Yeah, you can pause to think about your next step, but you can also think about it while you resume life’s hurtling pace. And if you miss the next metaphorical train because you’re ~thinking about the next step~, then you are dwelling. Stop that!

You’re not going back in time (need we revisit high school physics class?). The longer you pause, the more life you waste. Even if you have to find something to distract you, do it. Just quit hanging onto hope – because more than likely it’s false. They’re not going to call you. The scratch isn’t going to come out of your car. The tumbler is broken. You are going to need to repaint that bathroom wall (but, really, what were you thinking on that one, Mom?).

Rebuild.

This is different than going back. While you can’t revert to where you once were in time – when you were a happy couple, when you had headphones that were in one piece, before you ate the entire pizza by yourself – you can work toward those goals again.

You can rekindle romance – or, better yet, find it with someone new. (Be rational, you irrational human.) You can buy new headphones. You can go running tomorrow.

The point here is, be proactive.

Of course, here is the caveat: Not every scenario offers a chance to rebuild. Sometimes you have to move on and there is no revisiting old goals. What was there will never be there again. The pieces are no longer in stock.

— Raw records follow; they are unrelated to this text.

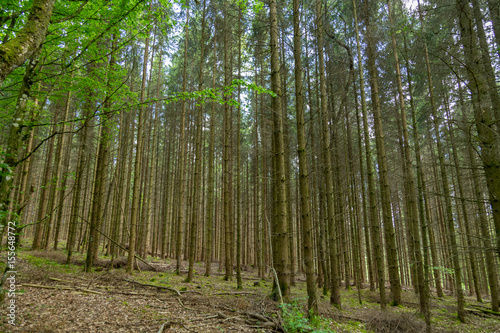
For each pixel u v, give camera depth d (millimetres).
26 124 3229
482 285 18469
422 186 8992
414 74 9234
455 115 7938
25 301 5617
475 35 4387
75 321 4977
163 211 23359
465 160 8680
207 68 14984
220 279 13180
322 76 9250
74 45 5160
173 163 22266
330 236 9133
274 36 7988
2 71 2338
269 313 6527
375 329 6996
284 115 12375
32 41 2695
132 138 18719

And stop wishing it was so, because that’s dwelling. (Have you got the message yet?) Here’s your first and only pass from me to go back in time: By that, I mean go back to the first point in this post. Stop Dwelling.

And live.

If there’s one thing to embrace about time, it is that it goes forward. And with it, life goes forward. Nothing is stagnant. Even the motionless collect dust.

As long as you’re living – that is, experiencing the day-to-day, connecting with people, enjoying things like music, sunlight, and coffee – you will find reasons to stop dwelling and move on. Life’s a fantastical gift. You just need to remember not to get stuck on some happen-chance thing like shattered glasses or shredded headphones.

(Though I still don’t know how I would have opened those headphones differently.)